私はこの時間を、勝手に「正解のない聖域」と呼んでいる。日中の私たちは、あまりに多くの正解を強いられている。会議での発言の正解、メールの返信文面の正解、家族に向ける表情の正解。正解の数だけ、私たちは少しずつ自分の輪郭を削って、丸い記号のような何かに自分を成形していく。そうやって一日を生き延びた人間が数人、ようやく辿り着くのが、この薄暗いテーブルなのだ。
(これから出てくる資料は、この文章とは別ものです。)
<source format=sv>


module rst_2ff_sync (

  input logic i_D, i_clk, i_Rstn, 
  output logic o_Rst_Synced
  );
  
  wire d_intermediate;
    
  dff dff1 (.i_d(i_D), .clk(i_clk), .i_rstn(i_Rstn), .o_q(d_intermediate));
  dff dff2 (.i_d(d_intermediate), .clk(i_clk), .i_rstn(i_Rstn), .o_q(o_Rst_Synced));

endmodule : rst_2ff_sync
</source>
ここでは、削られた輪郭の、ささくれた断面のままで座っていてよい。

面白いもので、ワインというものは二種類の「正しさ」を呼び寄せる。ひとつは、技術としての正しさだ。産地、品種、ヴィンテージ、土壌の構成、樽の種類、抜栓してからの経過時間。語ろうと思えば、いくらでも整然と語れる体系が背後に控えている。私もかつては、その整然さに憧れた時期があった。知識という鎧を着れば、人前で何かを語ることが少しだけ怖くなくなる気がしたから。
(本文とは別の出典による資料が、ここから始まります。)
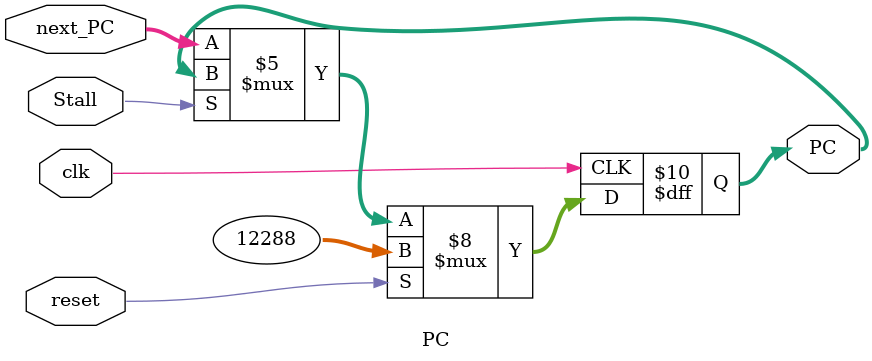
<source format=v>
`timescale 1ns / 1ps
module PC(
    input clk,
    input reset,
    input [31:0] next_PC,
	 input Stall,//Stall=1ÔòPCÍ£ÖÍ
    output reg [31:0] PC
    );
	 
	 initial
	 begin
	    PC=32'h00003000;
	 end
	 
	 always @(posedge clk)
	 begin
	    if(reset==1)
		    PC<=32'h00003000;
		 else if(Stall!=1)
		    PC<=next_PC;
	 end

endmodule

</source>
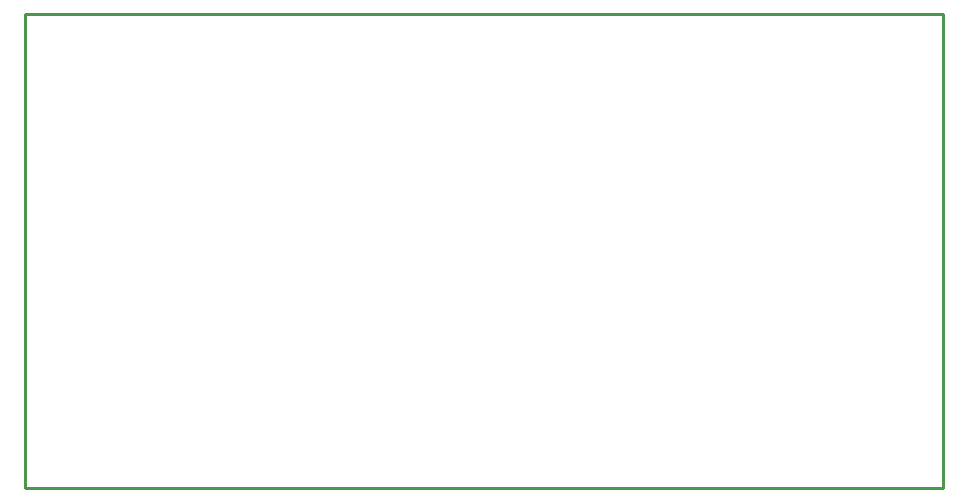
<source format=gbr>
%TF.GenerationSoftware,Altium Limited,CircuitMaker,2.0.2 (2.0.2.40)*%
G04 Layer_Color=16740166*
%FSLAX25Y25*%
%MOIN*%
%TF.SameCoordinates,4CCF3E00-E941-4990-BDAE-273065C54DFB*%
%TF.FilePolarity,Positive*%
%TF.FileFunction,Other,Outline*%
%TF.Part,Single*%
G01*
G75*
%TA.AperFunction,NonConductor*%
%ADD51C,0.01000*%
D51*
X406000Y100000D02*
Y258000D01*
X100000D02*
X406000D01*
X100000Y100000D02*
Y258000D01*
Y100000D02*
X406000D01*
%TF.MD5,249e2cec9e65fc0d9049b1cb12054ae2*%
M02*

</source>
けれど、夜が更けて、二本目の栓を抜く頃になると、もうひとつの正しさが、こちらの方が本物だという顔をして立ちのぼってくる。それは、人と人とのあいだに流れる、ぐちゃぐちゃで、結論の出ない、しかし妙に体温のある正しさだ。誰かが、十年前に別れた恋人の話を、突然はじめる。誰かが、最近職場で泣いてしまった話を、笑いながらする。話の途中で、別の誰かが「あ、それ、わかる」と小さく言う。その「わかる」には、引用元も、論拠も、ない。あるのは、自分も似たような夜を抱えてここにいるという、それだけの事実だ。
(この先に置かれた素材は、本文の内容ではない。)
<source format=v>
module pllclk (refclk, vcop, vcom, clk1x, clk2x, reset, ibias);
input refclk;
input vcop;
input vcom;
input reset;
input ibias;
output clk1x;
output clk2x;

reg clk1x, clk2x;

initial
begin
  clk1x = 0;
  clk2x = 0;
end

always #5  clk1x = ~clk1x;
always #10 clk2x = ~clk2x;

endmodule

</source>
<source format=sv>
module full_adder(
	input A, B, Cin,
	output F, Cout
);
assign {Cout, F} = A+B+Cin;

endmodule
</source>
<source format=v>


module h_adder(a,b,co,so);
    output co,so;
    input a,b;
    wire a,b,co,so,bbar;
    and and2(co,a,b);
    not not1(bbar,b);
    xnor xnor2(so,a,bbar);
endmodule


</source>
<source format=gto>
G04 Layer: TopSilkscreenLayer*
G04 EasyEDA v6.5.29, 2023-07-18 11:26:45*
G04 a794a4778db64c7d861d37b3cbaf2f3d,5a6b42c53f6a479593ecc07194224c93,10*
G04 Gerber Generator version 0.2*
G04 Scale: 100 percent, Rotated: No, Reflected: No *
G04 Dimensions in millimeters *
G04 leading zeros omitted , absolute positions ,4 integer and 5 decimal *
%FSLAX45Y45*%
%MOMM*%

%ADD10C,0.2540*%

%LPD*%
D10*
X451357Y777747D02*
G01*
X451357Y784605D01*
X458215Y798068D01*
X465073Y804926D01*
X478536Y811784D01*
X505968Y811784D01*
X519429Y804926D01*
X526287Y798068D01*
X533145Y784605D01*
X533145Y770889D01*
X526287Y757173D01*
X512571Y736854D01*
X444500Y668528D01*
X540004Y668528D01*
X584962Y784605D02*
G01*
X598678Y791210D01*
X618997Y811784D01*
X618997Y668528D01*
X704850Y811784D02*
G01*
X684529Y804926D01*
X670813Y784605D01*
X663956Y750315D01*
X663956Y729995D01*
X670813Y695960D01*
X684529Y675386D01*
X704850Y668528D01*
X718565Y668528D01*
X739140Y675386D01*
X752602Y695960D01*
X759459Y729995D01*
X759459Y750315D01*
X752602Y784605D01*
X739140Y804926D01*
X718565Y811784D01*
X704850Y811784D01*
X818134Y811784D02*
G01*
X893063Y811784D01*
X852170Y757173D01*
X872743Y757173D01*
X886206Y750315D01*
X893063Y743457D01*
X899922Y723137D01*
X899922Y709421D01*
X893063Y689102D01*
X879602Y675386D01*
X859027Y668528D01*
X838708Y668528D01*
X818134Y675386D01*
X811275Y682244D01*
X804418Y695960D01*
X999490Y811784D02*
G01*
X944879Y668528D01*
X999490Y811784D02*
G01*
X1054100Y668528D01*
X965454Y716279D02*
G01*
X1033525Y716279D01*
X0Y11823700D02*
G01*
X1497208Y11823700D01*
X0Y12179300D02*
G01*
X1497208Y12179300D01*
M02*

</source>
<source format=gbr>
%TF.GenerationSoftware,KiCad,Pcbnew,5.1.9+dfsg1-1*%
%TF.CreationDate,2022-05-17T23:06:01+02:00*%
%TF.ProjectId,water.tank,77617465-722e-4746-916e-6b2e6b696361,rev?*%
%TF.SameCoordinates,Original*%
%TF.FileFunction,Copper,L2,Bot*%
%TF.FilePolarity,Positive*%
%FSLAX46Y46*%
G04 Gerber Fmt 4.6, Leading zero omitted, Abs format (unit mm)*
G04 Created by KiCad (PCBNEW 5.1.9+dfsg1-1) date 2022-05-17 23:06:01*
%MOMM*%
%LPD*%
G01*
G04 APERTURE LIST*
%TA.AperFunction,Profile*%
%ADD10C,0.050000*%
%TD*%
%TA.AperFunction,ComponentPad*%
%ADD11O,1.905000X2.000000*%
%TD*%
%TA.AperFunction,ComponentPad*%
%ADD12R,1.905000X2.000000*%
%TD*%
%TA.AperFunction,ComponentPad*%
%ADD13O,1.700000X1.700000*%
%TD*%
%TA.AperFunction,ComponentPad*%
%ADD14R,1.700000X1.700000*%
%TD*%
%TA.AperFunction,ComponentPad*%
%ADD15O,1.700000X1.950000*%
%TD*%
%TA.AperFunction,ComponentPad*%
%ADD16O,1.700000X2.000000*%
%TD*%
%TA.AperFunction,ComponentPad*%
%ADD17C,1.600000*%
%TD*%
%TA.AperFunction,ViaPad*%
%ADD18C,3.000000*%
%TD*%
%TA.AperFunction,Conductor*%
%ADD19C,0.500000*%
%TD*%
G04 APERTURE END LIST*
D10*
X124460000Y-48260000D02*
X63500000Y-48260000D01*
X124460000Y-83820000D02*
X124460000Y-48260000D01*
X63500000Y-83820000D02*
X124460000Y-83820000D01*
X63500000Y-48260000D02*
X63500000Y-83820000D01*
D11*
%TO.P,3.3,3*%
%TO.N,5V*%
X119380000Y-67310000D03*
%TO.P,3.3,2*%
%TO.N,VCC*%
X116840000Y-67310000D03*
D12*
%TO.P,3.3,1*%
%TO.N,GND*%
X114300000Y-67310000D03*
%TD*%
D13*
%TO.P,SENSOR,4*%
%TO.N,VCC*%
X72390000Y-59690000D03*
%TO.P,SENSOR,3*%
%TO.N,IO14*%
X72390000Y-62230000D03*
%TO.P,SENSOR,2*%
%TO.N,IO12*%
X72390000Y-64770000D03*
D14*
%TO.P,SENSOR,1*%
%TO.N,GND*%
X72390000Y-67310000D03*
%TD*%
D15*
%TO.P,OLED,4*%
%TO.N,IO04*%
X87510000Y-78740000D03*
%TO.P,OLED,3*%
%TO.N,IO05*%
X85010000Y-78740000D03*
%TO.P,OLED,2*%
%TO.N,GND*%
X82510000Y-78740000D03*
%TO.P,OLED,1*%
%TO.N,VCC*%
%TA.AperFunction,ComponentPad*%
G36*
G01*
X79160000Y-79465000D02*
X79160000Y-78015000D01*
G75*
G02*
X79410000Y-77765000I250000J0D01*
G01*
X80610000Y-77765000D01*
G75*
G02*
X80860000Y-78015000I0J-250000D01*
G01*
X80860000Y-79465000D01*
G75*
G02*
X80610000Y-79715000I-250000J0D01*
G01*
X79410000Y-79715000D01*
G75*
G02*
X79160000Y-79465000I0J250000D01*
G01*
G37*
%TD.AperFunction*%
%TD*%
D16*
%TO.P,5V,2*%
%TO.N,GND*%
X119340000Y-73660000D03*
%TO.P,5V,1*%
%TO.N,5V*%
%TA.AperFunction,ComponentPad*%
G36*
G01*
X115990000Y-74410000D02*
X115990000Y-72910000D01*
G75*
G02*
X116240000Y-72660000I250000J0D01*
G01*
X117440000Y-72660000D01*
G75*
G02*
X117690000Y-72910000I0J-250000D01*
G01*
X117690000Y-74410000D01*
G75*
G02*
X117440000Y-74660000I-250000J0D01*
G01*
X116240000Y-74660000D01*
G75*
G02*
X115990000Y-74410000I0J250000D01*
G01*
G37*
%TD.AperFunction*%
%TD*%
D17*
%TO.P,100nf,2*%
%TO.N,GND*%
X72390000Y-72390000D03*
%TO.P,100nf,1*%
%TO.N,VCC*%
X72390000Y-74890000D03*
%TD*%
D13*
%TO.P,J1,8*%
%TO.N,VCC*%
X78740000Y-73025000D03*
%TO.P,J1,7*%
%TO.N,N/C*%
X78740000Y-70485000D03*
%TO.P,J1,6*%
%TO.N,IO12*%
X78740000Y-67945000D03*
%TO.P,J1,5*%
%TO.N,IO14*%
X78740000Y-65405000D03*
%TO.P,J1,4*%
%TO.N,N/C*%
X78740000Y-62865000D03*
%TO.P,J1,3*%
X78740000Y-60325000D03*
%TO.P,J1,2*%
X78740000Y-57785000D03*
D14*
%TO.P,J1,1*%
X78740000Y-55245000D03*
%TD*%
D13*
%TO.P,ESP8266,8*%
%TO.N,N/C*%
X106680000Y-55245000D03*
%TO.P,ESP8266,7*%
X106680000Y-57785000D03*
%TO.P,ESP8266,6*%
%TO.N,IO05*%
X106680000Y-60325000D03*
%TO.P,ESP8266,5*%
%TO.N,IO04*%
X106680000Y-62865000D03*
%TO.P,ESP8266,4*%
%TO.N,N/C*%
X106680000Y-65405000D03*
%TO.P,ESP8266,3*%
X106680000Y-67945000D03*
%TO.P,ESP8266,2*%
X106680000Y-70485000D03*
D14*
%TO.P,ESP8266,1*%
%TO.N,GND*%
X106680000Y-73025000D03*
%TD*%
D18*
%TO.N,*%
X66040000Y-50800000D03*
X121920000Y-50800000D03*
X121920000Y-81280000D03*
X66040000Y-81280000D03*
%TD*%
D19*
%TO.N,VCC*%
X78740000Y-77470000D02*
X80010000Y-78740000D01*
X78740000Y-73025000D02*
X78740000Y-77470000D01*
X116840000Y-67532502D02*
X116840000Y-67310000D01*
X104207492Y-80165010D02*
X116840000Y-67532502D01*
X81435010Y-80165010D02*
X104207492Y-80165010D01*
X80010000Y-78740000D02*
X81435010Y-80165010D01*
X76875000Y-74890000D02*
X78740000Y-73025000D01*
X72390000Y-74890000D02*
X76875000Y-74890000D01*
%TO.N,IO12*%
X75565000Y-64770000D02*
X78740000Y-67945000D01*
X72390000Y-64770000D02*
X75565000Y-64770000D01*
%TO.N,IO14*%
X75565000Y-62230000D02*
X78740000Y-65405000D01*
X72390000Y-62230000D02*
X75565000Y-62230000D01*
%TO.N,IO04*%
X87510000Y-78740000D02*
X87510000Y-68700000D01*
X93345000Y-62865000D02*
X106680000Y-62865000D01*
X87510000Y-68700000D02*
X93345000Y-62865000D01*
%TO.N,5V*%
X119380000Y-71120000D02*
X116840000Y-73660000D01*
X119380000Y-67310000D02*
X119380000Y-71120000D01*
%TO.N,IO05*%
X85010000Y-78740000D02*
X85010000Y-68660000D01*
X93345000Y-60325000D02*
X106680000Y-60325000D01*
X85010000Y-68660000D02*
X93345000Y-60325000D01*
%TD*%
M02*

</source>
テクニカルな正しさは、間違いを許さない。けれど、人間としての正しさは、間違いの集積でしか成り立たない。失敗した恋、間に合わなかった言葉、伝えそびれた感謝、捨てきれなかった執着。そういう不格好な破片を、ひとつずつテーブルに置いていく作業に、ワインは静かに付き添ってくれる。香りを分析する必要はない。ヴィンテージを当てる必要もない。ただ、グラスを持つ手の重さが、肩から少しずつ抜けていく感覚さえあれば、それでいい。

ある夜、長く付き合いのある友人が、ぽつりと言ったことがある。「結局さ、何を飲んでるかなんて、どうでもいいんだよね」。彼は決してワインを軽んじているのではなかった。むしろ逆だ。銘柄もラベルも、本当はこの夜の主役ではないということを、彼はちゃんと理解していた。ワインは、ここに集まった私たちが「もう力を抜いてもいい」という合図を、互いに送り合うための、ただの信号なのだ。コルクを抜く音、グラスが触れ合う澄んだ音、最初のひとくちのあとに漏れる小さなため息。そのひとつひとつが、「今夜のあなたは、正解でなくていい」という、無言の許可証になっている。

琥珀色のランプの下では、笑い声さえ低く沈む。大声で笑う必要のない笑いというものが、この世にはある。喉の奥でくぐもるような、半分は息のような、そんな笑い。誰かのくだらない冗談に、誰かが少し遅れて反応して、また沈黙が戻る。その沈黙が、決して気まずくない。むしろ、沈黙のなかで、それぞれが自分の人生の続きを、こっそり考えている気配がする。気配を共有できる相手と同じ部屋にいるということ。ただそれだけが、明日からの数日分の体力になる。

私は、人がほんとうに救われる瞬間というのは、立派な助言や、見事な解決策によってもたらされるのではないと、最近よく思う。むしろ、誰にも整理できない感情を、整理しないまま受け取ってもらえた、というあの感触のほうに、私たちはずっと支えられている。ワインを介したこの夜の集まりは、その受け取りの儀式に近い。差し出されるのは結論ではなく、断片だ。受け取られるのも、答えではなく、ただ「いま、ここに居ること」そのものだ。

やがて、グラスの底に最後のひとくちが残る。誰かがそれを名残惜しそうに眺めて、しかしもう注ぎ足したりはしない。終わらせ方も、私たちはそれぞれの呼吸で決めていい。コートを羽織り、玄関で靴の紐を結び直すあいだ、頭の片隅にはまだ、低く沈んだ笑い声と、琥珀色の残像がある。外に出れば、また正解だらけの世界が待っている。それでも私は、今夜たしかに、正解を持たないままの自分が、誰かの横に座っていてよかったのだという、そのか細い事実を、明日のポケットにそっと忍ばせて歩いていける。

夜が私たちにくれるのは、酔いではなく、たぶん、許しに似た何かだ。そしてその許しは、立派な銘柄の瓶からでも、近所で買った無名の一本からでも、まったく同じ濃度で、同じ温度で、こちらにやってくる。だから私は、今夜もまた、正解のない誰かの横に座るために、グラスをふたつ取り出すのだろう。